Asking questions in the here and now

The book is written in the first person, with Weigel as the lead character, and there’s a definite story arc as the author generously shares her personal life and spiritual journey with the reader. It’s this personalized context—while pulling off detailed reporting on the intuitive professional’s background, specialties and viewpoints—which make this book rich with content. There is a lot of depth to the answers in the book from Weigel’s compelling questions.  For example, she asks Midwest-based psychic Echo Bodine about her own angel guides, and if a person’s free will can derail later what a psychic says what might happen to someone.

Again, while the book is entertaining, Weigel is not afraid to go deep. For example, in Chapter Six, she asks Paul Selig in her interview with him about belief systems and how they might impact our ability to manifest, and Selig gives a considered answer about our personal “frames” or “constructs,” as our outlook or mindset which shapes us. We see what we want to see, and what we are in agreement with.

Selig goes on to share the opinion of his guides on this topic of manifesting when he says: “We’ve gotten a little too smug in the new age to think it’s all about us or ‘it’s about me and my stuff and I’m creating my own reality.’ We’re in a shared reality and a shared construct so if you can see it on the other side of the world, you’re in agreement to it on some level of consciousness.”

In the end, Weigel achieves her purpose of investigating the world of mediums, psychics and healers to report on it so that others could avoid wasting their time and money. Grief is a leading reason why people seek out readings from mediums and psychics. Weigel was led to explore this world of professionals after her own early intuitive experience as a kid and later as an adult, years after the death of her father.  Generally, and as the profiles in this book with mediums suggest, people find relief and comfort after hearing from their loved ones on the other side.

********

- WORK INSTRUCTION
Extend the review of Weigel's book on mediums, psychics and healers, picking up after its final sentence.

********

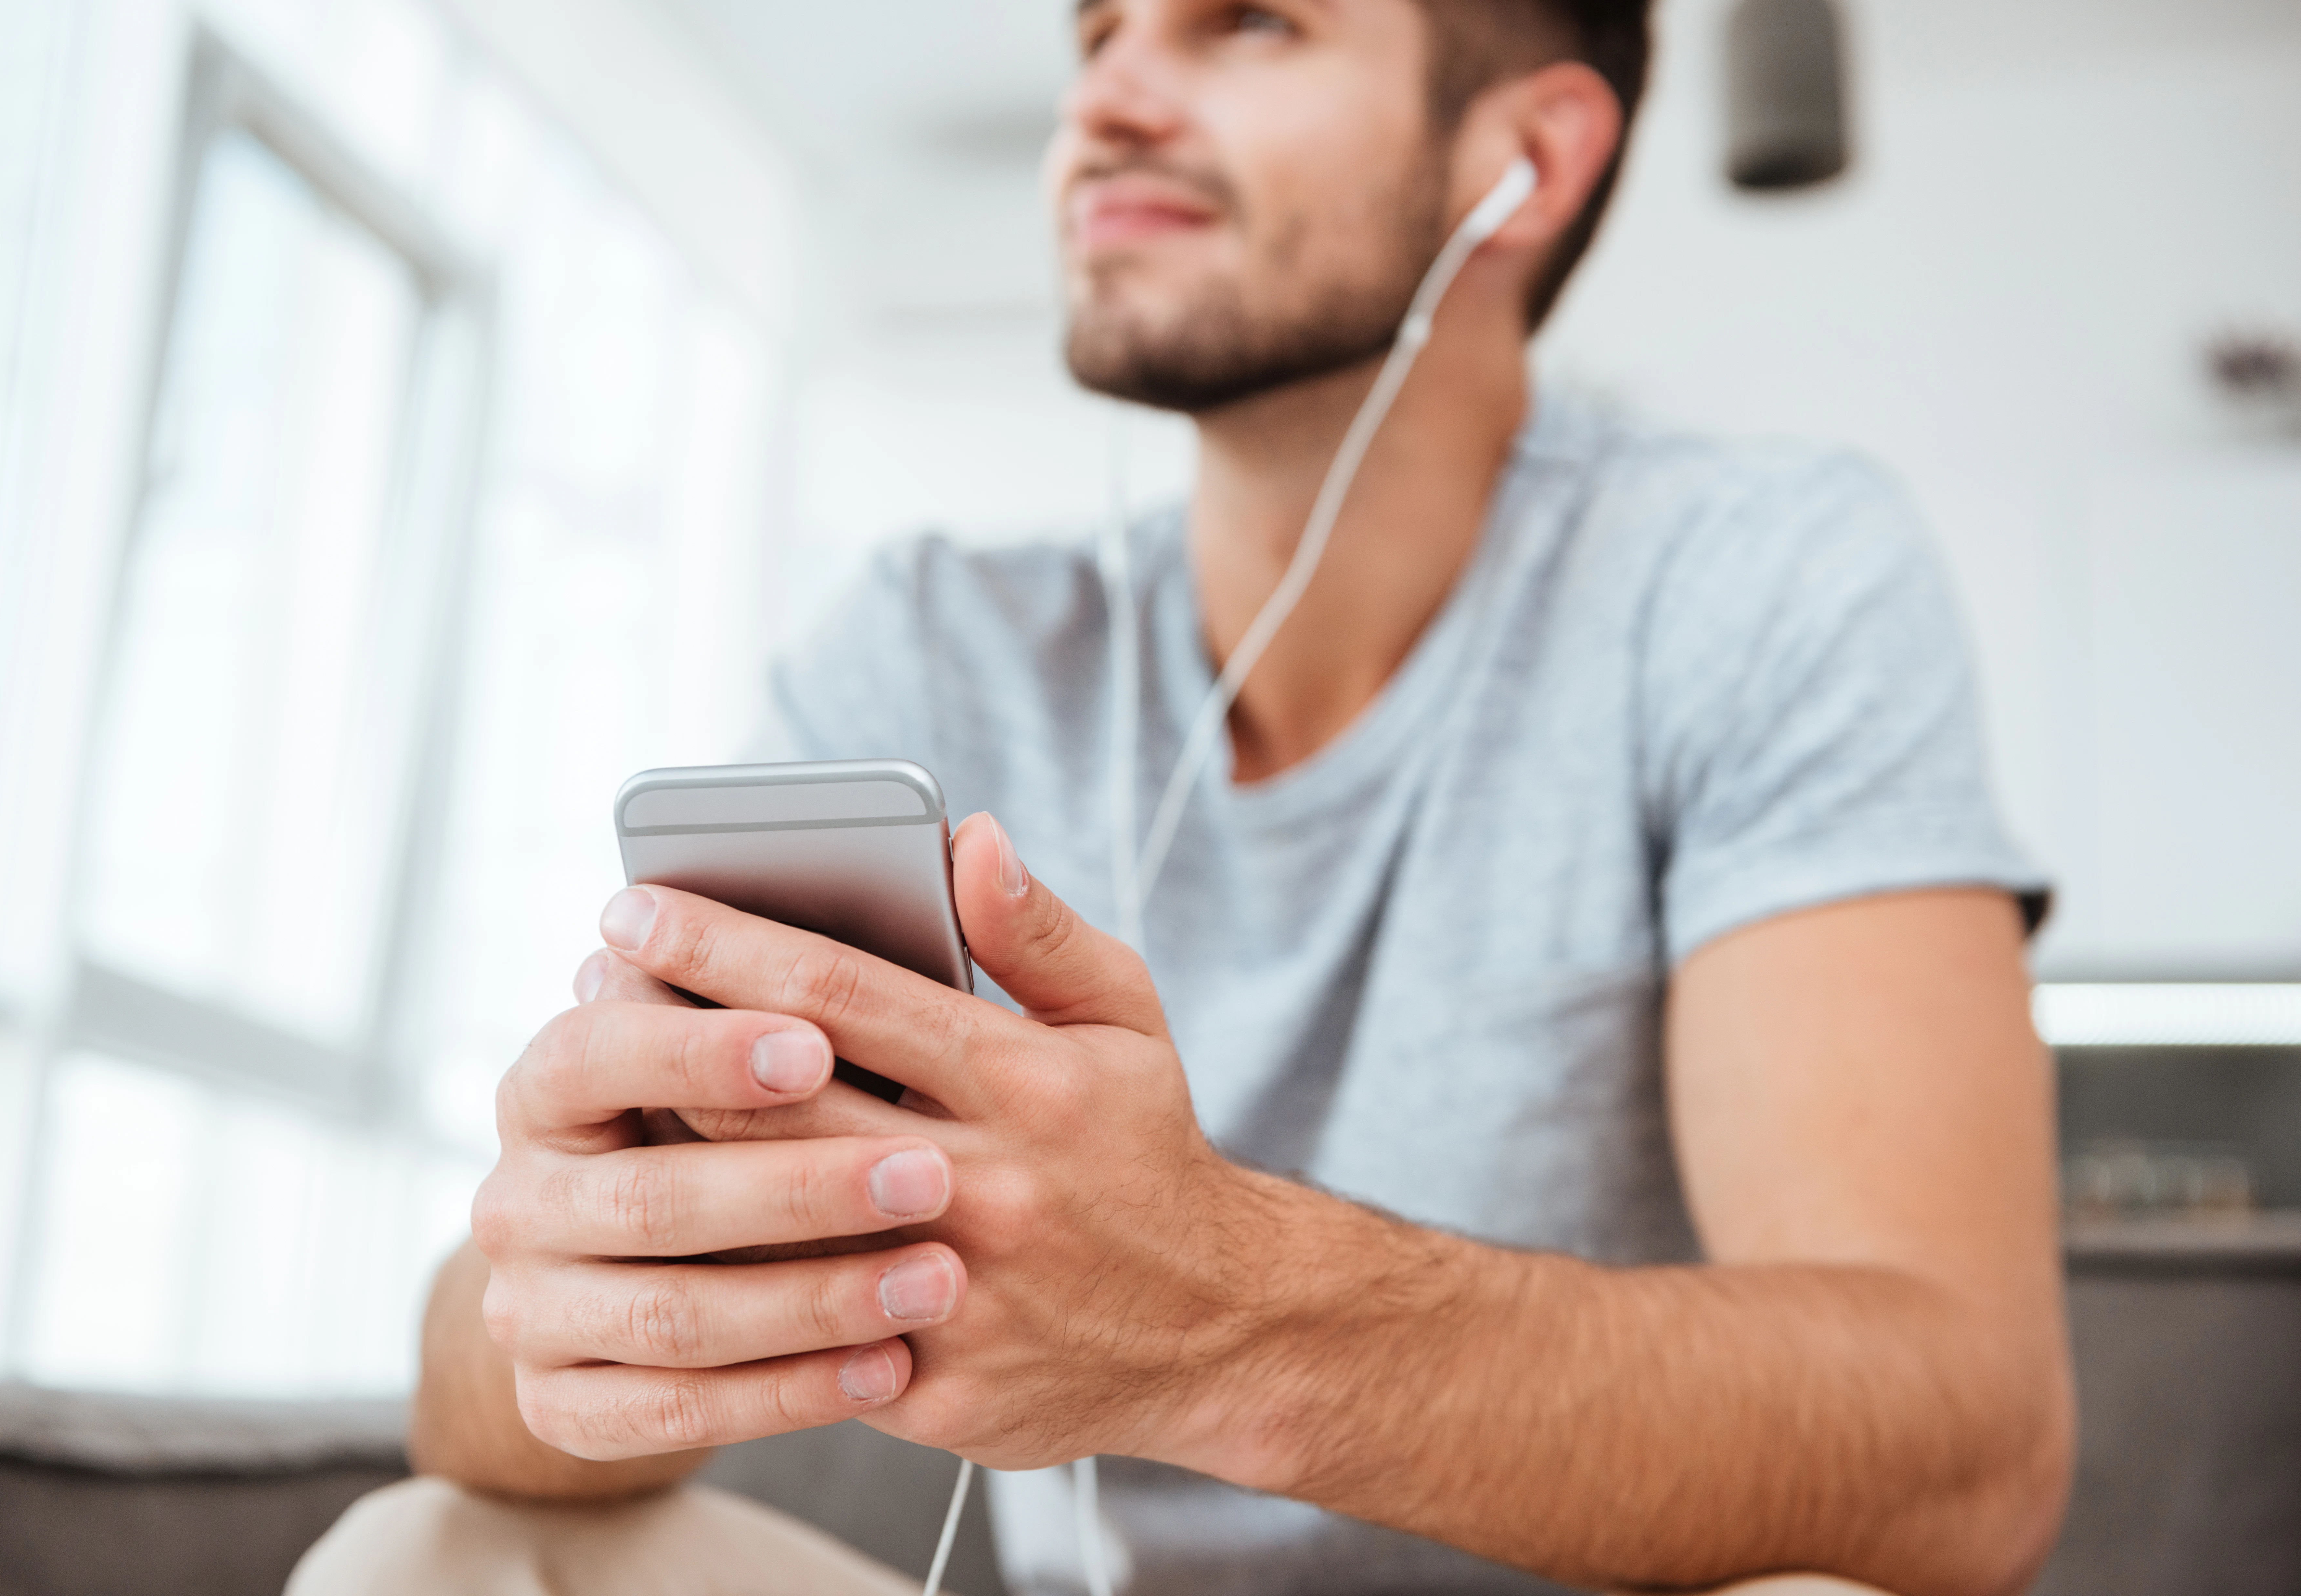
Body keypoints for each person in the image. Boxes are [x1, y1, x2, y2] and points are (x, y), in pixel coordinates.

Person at [293, 1, 2075, 1592]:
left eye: (1247, 26)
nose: (1113, 97)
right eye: (1095, 33)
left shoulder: (1760, 576)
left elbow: (1963, 1453)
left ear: (1522, 158)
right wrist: (585, 1268)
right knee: (436, 1549)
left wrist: (1230, 1324)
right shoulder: (930, 642)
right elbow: (500, 1384)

********

- TASK ANSWER
While the book is not a step-by-step guide on how to evaluate a so-called professional in this sometimes questionable field, Weigel gives readers an idea of how to know a psychic’s talents are real, and not based on Googling you to get answers. In many cases, psychics are reporting information that cannot be found on the web or through other means. And like life itself and one’s personal journey, choosing to hire or engage a psychic, medium or healer who puts their shingle out there, so to speak, is what you make of it.

Audiences for Psychics, Healers & Mediums

The book is for the curious and “healthy skeptics,” as Weigel herself described in an interview with her local ABC station in Chicago.

Psychics, Healers & Mediums: A Journalist, a Road Trip, and Voices from the Other Side (Hampton Roads Publishing, 2017) would also make a great gift for those curious about psychics, mediums and the possibility of nontraditional healing, suited for the casual reader and those new to all of these subjects.